Рядом с Андреем сидели ратники вперемешку с крестьянскими бабенками. Среди освобожденных из полона много вдовушек, и теперь они обхаживали заматерелых ушкуйников, отрезая и накладывая им на хлеб лучшие куски мяса. По быстрым взглядам, которые женщины бросали на своих спасителей, можно было предположить, что женская благодарность этим не ограничится.

Первым уединились Митяй с симпатичной обладательницей шикарной русой косы длиною до щиколоток и толщиною в руку, на вид молодице лет двадцать, но одета она во все темное: черный платок на голове и темный сарафан. Андрей уже слышал ее историю: баба два года как вдовая, муж ее погиб во время прошлого набега татар.

Тогда, в теплый весенний день, когда неожиданно из-за леса появились татарские всадники, крестьянская семья как раз остановилась чуток передохнуть от вспашки землицы. Муж быстро обнял жену, сунул малолетнее дите в руки молодой супружницы, в последний раз посмотрел на родных ему людей, перекрестил, толкнул жену в лес, спокойным голосом наказав бежать к загодя приготовленному схрону. Сам же, троекратно перекрестившись, взял в руки топор и, мысленно вознося молитву Богу, твердым шагом пошел навстречу несущимся галопом татарам.

Ловко уклонившись от брошенных арканов, он смело принял бой.
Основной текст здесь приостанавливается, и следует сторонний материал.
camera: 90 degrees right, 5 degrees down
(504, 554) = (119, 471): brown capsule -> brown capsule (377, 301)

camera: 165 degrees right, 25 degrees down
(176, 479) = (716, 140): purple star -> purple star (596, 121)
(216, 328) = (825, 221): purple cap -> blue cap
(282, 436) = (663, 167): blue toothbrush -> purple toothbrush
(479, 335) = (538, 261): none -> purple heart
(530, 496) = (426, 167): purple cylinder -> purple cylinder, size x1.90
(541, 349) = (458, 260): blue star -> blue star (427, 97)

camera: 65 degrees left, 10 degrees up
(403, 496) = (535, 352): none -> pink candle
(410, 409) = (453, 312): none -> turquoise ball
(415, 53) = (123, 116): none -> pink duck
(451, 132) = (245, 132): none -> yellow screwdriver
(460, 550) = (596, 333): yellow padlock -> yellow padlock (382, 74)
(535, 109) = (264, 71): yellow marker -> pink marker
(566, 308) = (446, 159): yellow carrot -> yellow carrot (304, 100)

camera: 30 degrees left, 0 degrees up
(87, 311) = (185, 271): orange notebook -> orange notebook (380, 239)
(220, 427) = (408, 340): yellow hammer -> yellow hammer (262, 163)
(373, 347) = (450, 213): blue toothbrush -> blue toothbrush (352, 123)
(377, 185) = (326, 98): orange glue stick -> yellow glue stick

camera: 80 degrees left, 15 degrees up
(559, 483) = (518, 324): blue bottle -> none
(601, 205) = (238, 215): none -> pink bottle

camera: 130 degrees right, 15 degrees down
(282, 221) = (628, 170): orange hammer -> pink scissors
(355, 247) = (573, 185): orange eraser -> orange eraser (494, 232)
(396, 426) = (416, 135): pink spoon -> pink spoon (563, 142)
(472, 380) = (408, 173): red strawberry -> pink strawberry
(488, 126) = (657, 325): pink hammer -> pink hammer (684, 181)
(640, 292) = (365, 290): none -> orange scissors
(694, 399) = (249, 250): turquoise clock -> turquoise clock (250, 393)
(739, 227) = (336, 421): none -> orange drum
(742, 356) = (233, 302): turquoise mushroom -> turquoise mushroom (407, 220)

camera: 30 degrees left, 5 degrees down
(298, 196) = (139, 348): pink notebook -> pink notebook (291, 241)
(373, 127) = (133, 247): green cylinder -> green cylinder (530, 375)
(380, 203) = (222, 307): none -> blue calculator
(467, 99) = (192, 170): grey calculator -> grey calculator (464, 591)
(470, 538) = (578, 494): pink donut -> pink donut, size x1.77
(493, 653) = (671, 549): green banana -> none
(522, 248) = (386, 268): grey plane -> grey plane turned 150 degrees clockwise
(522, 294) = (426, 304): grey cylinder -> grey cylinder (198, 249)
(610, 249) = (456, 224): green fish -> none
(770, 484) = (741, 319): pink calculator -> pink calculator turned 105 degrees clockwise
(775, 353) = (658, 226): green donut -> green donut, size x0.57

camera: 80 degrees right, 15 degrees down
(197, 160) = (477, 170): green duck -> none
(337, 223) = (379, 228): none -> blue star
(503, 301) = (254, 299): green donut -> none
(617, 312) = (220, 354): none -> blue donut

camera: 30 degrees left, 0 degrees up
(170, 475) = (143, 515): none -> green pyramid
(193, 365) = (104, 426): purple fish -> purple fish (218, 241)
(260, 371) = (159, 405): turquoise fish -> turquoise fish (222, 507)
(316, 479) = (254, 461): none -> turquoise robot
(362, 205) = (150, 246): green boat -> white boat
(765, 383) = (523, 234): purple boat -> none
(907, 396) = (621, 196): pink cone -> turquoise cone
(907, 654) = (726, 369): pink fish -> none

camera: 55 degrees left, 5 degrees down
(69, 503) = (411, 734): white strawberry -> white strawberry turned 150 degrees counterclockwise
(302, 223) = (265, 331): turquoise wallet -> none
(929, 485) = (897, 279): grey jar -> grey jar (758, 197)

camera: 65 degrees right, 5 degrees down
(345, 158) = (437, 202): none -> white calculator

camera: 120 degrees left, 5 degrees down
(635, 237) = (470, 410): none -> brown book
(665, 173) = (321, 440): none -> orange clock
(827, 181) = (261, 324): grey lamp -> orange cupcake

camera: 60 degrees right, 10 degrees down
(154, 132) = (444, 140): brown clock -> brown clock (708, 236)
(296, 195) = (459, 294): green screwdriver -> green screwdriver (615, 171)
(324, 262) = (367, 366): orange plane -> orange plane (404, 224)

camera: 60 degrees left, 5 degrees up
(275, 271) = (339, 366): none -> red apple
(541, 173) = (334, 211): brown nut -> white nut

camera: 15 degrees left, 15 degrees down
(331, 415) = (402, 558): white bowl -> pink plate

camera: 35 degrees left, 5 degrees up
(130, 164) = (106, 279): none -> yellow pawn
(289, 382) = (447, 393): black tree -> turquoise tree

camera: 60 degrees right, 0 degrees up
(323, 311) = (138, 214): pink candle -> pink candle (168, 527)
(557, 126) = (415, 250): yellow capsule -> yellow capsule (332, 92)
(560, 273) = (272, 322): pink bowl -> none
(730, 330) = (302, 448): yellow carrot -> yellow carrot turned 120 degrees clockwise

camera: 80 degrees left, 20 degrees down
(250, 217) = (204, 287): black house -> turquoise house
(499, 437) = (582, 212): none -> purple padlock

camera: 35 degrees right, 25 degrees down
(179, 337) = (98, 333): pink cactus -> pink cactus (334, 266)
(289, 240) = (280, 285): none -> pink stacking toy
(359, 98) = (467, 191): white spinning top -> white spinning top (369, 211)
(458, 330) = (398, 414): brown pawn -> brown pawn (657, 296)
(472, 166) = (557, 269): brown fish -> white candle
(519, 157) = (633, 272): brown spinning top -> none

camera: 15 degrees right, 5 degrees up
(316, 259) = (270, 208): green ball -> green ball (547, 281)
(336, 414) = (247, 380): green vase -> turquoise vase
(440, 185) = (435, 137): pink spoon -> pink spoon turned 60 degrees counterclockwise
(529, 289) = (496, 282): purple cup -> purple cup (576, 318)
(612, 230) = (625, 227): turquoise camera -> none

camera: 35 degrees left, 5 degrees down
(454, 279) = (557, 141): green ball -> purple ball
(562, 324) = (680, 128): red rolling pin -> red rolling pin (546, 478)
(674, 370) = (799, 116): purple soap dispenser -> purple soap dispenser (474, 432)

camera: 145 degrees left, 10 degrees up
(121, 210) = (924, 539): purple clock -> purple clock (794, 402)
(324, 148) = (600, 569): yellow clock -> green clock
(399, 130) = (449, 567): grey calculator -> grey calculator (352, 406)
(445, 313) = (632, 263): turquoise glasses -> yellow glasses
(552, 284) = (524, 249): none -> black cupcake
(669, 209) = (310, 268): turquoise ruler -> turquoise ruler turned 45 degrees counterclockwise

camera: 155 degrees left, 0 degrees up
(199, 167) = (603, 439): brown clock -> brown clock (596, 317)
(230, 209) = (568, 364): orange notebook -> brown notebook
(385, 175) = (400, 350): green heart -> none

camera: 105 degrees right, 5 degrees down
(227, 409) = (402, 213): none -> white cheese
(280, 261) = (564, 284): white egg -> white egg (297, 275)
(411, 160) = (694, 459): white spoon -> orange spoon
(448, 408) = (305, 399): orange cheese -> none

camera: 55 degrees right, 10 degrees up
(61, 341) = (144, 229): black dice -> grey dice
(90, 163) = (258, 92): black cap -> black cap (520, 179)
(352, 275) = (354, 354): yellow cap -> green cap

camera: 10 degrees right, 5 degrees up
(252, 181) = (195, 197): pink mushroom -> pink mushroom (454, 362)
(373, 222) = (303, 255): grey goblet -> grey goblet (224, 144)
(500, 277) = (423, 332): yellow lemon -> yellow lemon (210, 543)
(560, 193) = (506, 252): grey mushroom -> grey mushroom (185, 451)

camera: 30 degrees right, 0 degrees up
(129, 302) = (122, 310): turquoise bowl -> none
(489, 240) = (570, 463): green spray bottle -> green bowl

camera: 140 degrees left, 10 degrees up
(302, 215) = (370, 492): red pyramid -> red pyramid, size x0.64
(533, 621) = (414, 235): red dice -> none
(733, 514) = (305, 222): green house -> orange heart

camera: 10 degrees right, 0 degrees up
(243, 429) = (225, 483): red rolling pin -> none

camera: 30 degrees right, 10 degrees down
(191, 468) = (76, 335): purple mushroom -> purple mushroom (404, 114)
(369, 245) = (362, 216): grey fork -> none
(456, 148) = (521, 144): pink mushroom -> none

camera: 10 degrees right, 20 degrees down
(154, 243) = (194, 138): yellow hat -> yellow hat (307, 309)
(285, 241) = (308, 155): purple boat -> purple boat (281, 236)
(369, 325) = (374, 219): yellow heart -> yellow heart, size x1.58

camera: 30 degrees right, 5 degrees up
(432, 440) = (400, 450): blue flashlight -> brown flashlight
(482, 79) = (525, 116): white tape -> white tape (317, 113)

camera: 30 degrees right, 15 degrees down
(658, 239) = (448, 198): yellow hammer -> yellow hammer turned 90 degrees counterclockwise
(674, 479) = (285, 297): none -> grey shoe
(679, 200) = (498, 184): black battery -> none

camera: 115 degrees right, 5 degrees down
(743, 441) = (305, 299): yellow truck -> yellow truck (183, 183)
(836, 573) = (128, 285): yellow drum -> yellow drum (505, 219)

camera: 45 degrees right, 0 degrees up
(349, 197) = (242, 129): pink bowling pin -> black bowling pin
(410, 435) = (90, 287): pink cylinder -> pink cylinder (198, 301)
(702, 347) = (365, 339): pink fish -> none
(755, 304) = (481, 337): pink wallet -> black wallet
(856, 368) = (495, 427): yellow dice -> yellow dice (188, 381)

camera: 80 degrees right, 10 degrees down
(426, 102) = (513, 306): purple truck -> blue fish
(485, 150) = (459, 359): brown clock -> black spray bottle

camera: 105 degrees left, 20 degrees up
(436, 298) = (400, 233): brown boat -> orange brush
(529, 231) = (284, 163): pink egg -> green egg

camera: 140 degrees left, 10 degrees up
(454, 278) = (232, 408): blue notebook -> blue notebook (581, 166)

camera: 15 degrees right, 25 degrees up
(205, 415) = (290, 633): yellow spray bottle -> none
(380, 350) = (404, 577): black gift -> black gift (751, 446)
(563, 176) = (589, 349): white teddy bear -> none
Даже смог спешить одного степняка, подрубив татарской лошади передние ноги. Но тут веревочная петля аркана упала на его могучие плечи, сильный толчок опрокинул на сырую землю. Хозяин покалеченной лошади в отместку казнил мужика лютой смертью, рязанца разорвали лошадьми.

Бог внял молитве рязанского мужика, когда степняки бросились в лес искать бабу с дитем, то, несмотря на долгие поиски, так и не смогли их найти. Она успела добежать до схрона, спрятавшись там, от страха просидев в земляной яме почти двое суток.